Well, while sorting that "rescued" fabric, I decided to mark and cut some blocks. This makes good take-along work so putting the blocks together did not take much time.

Last Tuesday I laid them out on the floor of the church fellowship hall and tried arranging them into a layout with a balance of color and tone.
This week I added the inner border and last night's train ride finished off adding the outer border.

I think I may have a large floral that can be pieced for the backing. Then It is going to have to wait for cooler weather to quilt.

Meanwhile I have started an I-spy baby quilt for my boss's baby expected in the fall....

And ... I have been asked to make two small table runners for two staff members of our church who are retiring. Hopefully I can get some fbrics marked and cut so I can take them to camp in another week in case I have spare time while there.

The feed sack blocks are sitting in a tin waiting for other things to move along. I just need to arrange the blocks so they can be joined, then work on a border.
I am thinking of using some of the scraps in an applique vine with flowers. I have yet to draft that but those feed sacks have been waiting since the 30s for attention so I guess they can wait a bit longer.

Looking at the weather forecast it looks as if spring has finished springing and the rainy season is about to drop by. Well, I think I will have enough to do inside.

Tuesday, May 28, 2019


At last the final stitches were put in and the label was sewn in place. The last lap was to the big PO, and after nearly seven months, Phoebe will be getting her quilt.

## Data records

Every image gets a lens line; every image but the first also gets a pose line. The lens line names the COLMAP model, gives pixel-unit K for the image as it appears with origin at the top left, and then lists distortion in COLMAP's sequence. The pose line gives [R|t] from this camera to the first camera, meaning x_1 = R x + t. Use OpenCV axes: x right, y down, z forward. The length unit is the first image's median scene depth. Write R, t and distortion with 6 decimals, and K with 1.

---

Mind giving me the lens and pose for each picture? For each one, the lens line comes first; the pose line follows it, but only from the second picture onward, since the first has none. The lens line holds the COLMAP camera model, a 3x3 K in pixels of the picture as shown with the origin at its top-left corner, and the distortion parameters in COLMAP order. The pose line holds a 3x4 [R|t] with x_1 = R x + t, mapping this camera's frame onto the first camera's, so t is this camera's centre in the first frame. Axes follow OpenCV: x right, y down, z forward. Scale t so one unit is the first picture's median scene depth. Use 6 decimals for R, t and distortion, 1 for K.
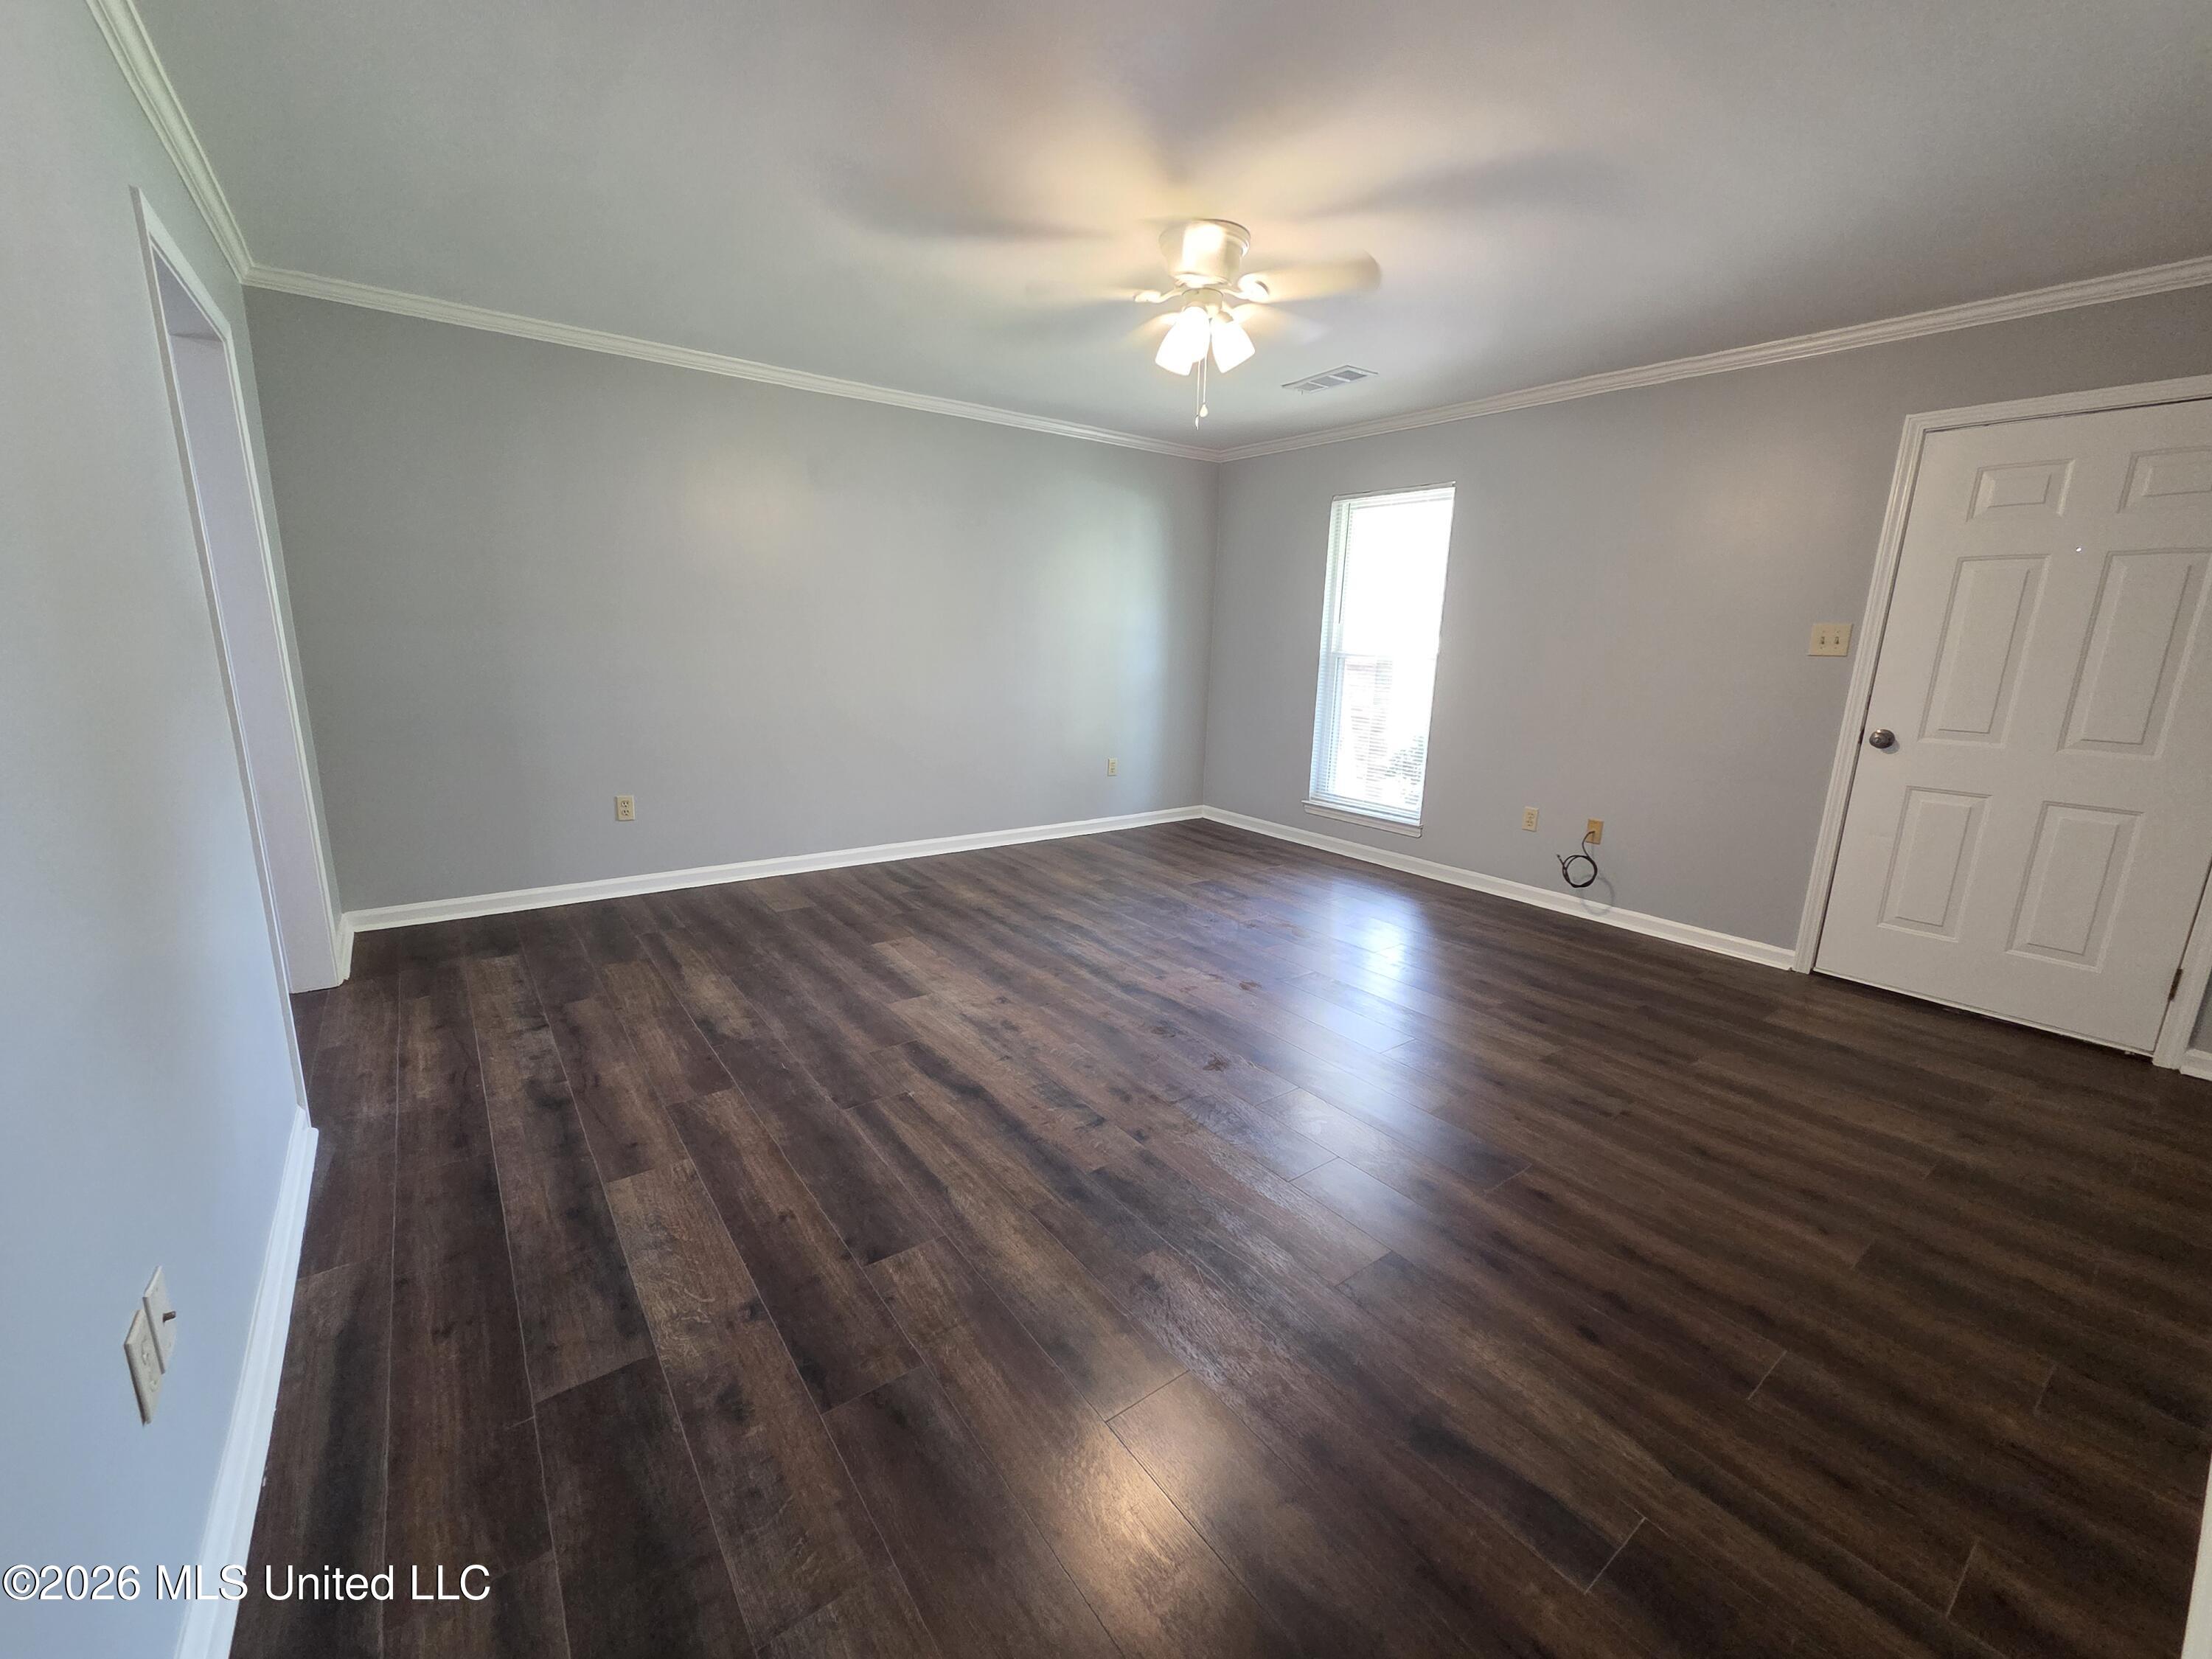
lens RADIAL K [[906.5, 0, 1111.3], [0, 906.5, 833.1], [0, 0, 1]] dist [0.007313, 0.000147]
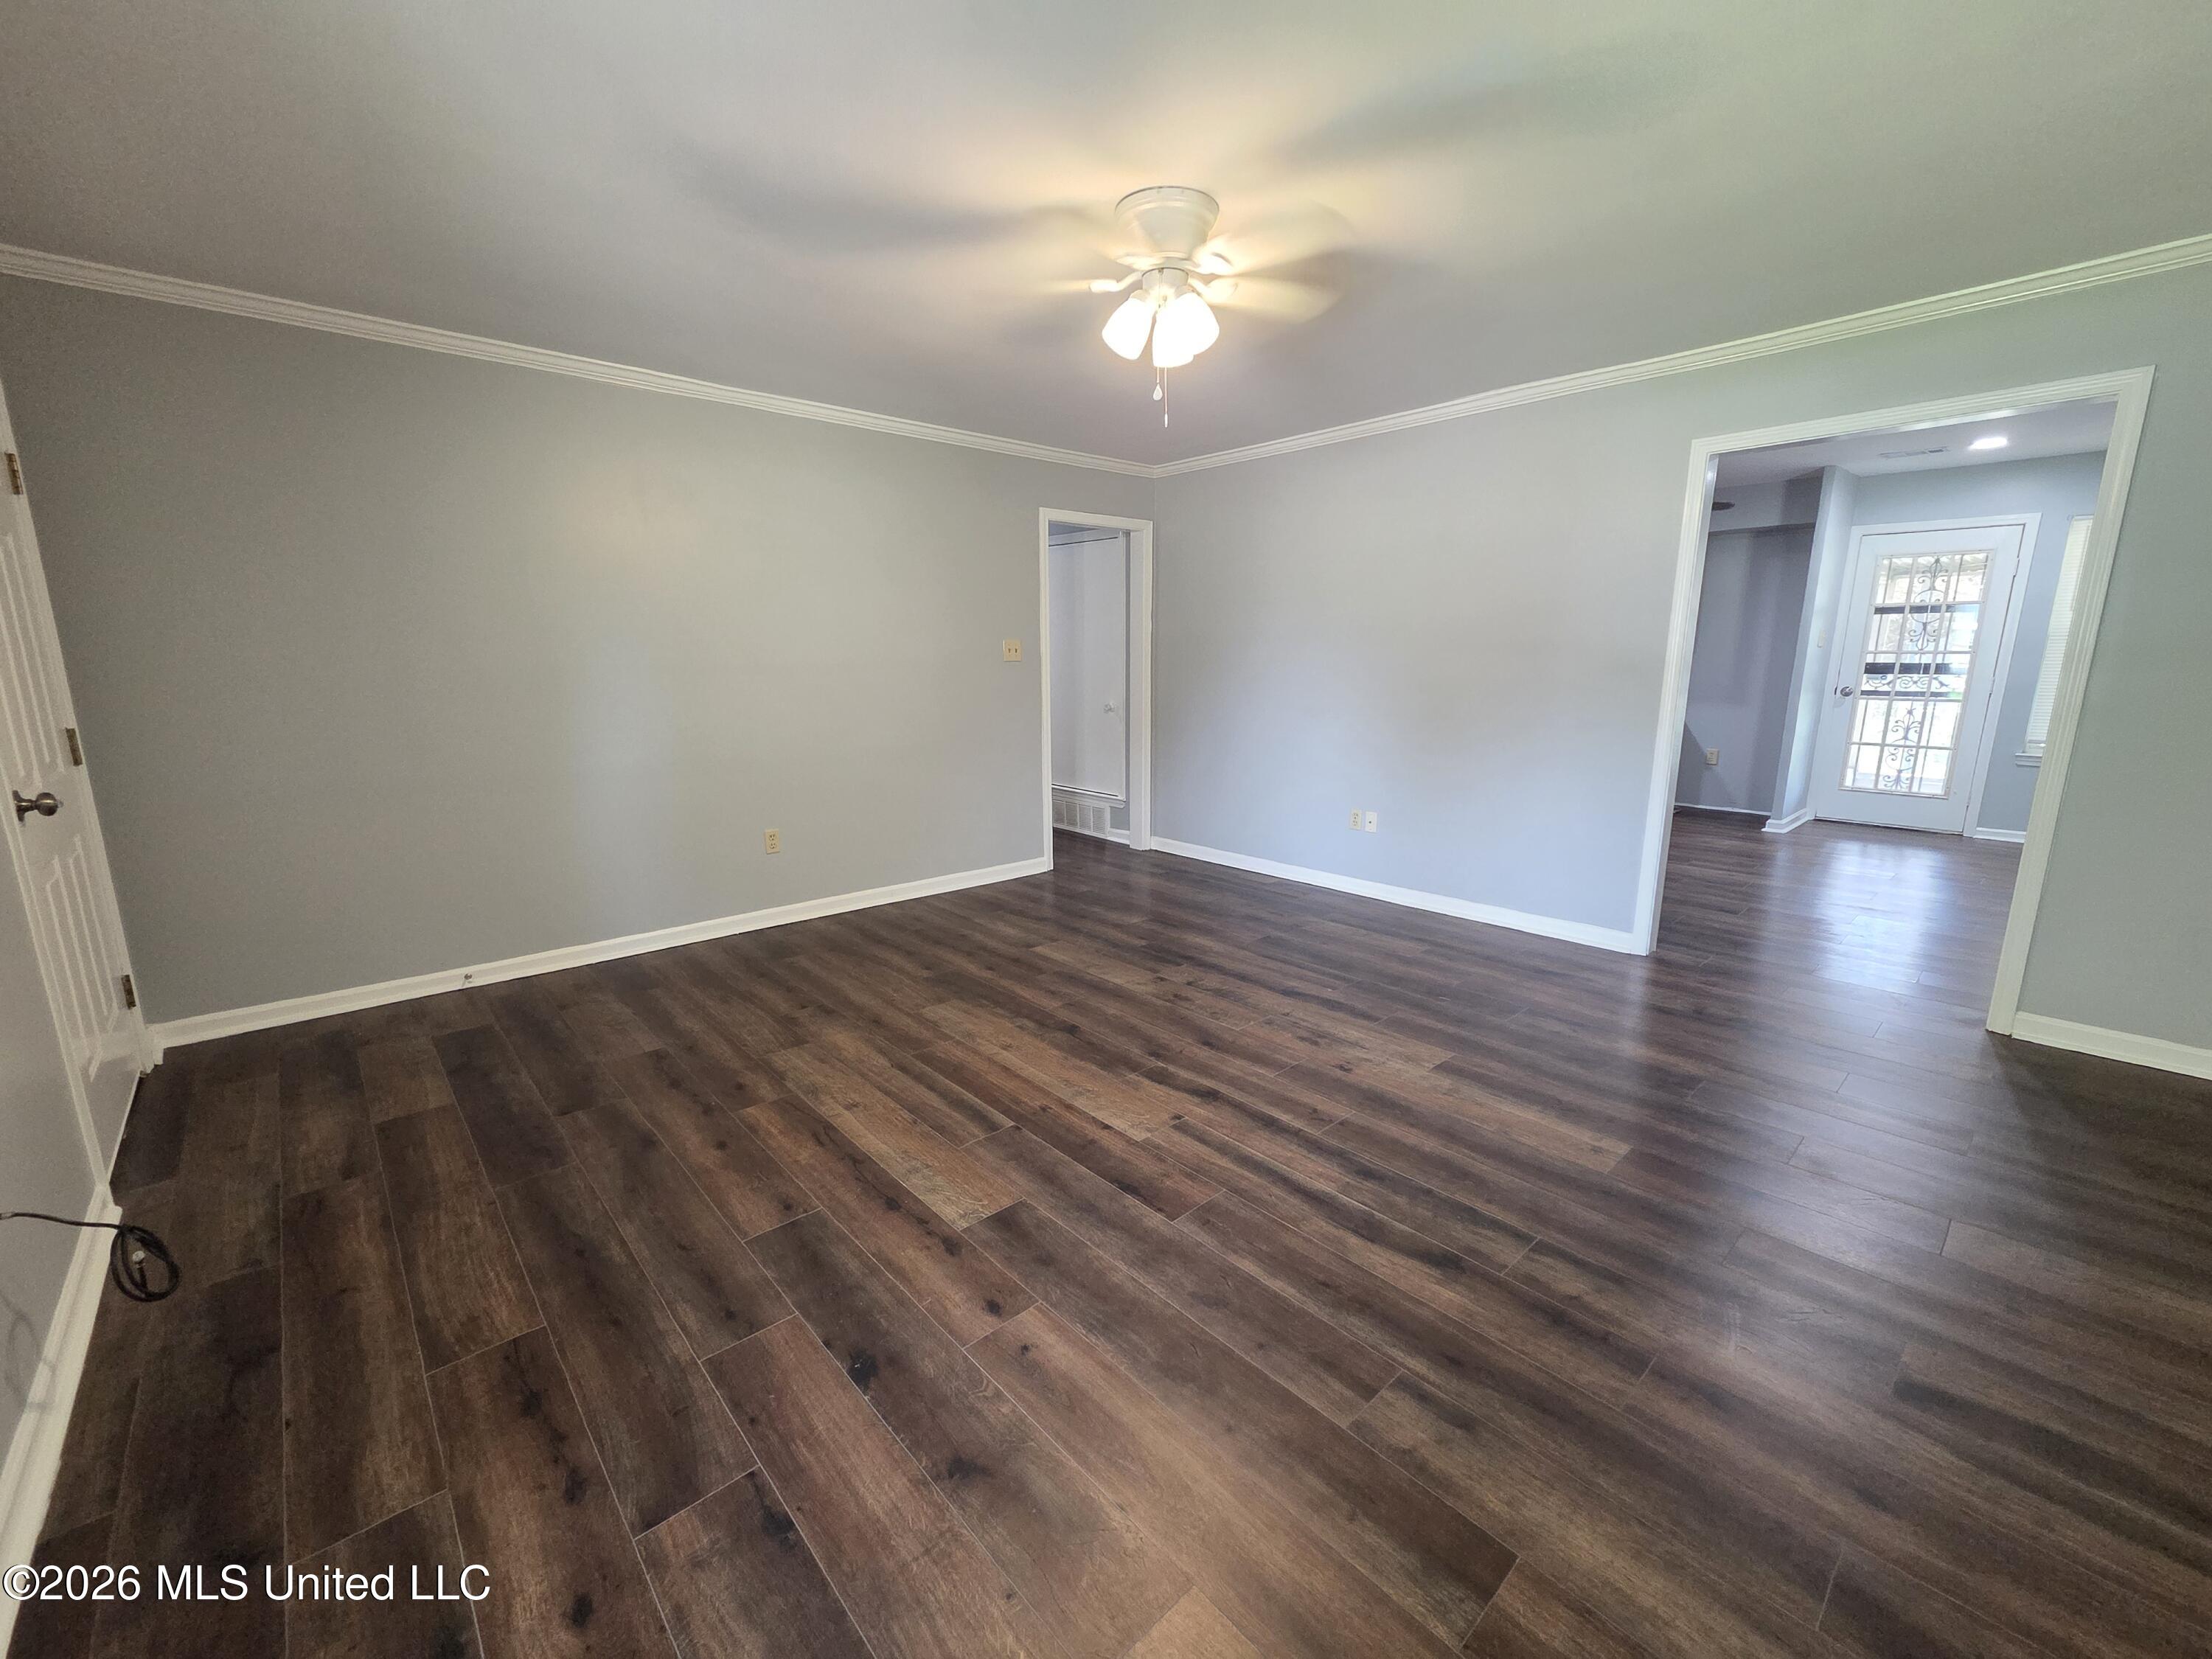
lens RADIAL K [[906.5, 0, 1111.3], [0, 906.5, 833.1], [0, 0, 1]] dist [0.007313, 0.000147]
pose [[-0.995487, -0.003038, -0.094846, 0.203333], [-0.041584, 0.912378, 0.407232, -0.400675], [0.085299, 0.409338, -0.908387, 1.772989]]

## What you should do
Continue the quilting blog post from where it stops, picking up after its last sentence about Phoebe's quilt.

## Output of the task
Granted, it is a single bed size so it can be used a bit longer than a baby bed coverlet. I am also glad the rain stopped long enough to take it to the park for a photo shoot.

I hope I have learned my lesson about trying to add things to the center of a large quilt.

The tree with seasonal borders was originally made for a group event that never kicked off. I decided to add seasonal flowers and leaves to the tree, and since my DIL, Zia, is an avid birder, lots of birds found their way to the tree.

Unfortunately, I added the I-Spy borders early on and it was just too hard to work on the center without stuff getting caught up in the stitching.

I decided to quilt the border and bind the quilt to  get rid of all the stuff around the edges, thinking that might make things easier to add to the center.

Well, it did help some but not enough. I had a nice print of ducks on water that I was thinking of putting as a pond on the right side of the tree, but after adding the flying Phoebe, I gave up as it would have been just too troublesome and time consuming.

Instead, I just cut a small template and traced a karakusa design to fill in any of the larger un-quilted spaces. I put in the final stitches last night and added the label to the back before noon. Grabbing a quickie picture before heading off to the PO. Hopefully, it will make it without being returned as Kai's Big-boy quilt did.

The feed sack blocks are ready to be arranged and pieced together but have been laid aside while I assemble some floral blocks similar to the black and white quilt. I also need to get going on another I-spy for my boss's expected baby. The piecing goes pretty fast while travelling on the train but the larger work can take much time and needs to be done at home as it is soon too big to work on as carry-along.

Friday I will set all aside to meet friends and enjoy the Yokohama quilt show. Hopefully the names of the quilters will be readable in English so I can share a few with my blogging friends.

Monday, May 13, 2019


The binding is now on the baby quilt but the flying phoebe is struggling to get airborne.

There are 72 feed sack squares piled in this tin.
Having take-along work makes progress faster than I can plan the next step.  I do have an idea for a border using smaller scraps though, and it will be fun to arrange and put together.

The little stool the tin is on was a project for my cub scouts years ago. I put it in my genkan to sit on when putting on shoes or polishing shoes or tying shoelaces etc.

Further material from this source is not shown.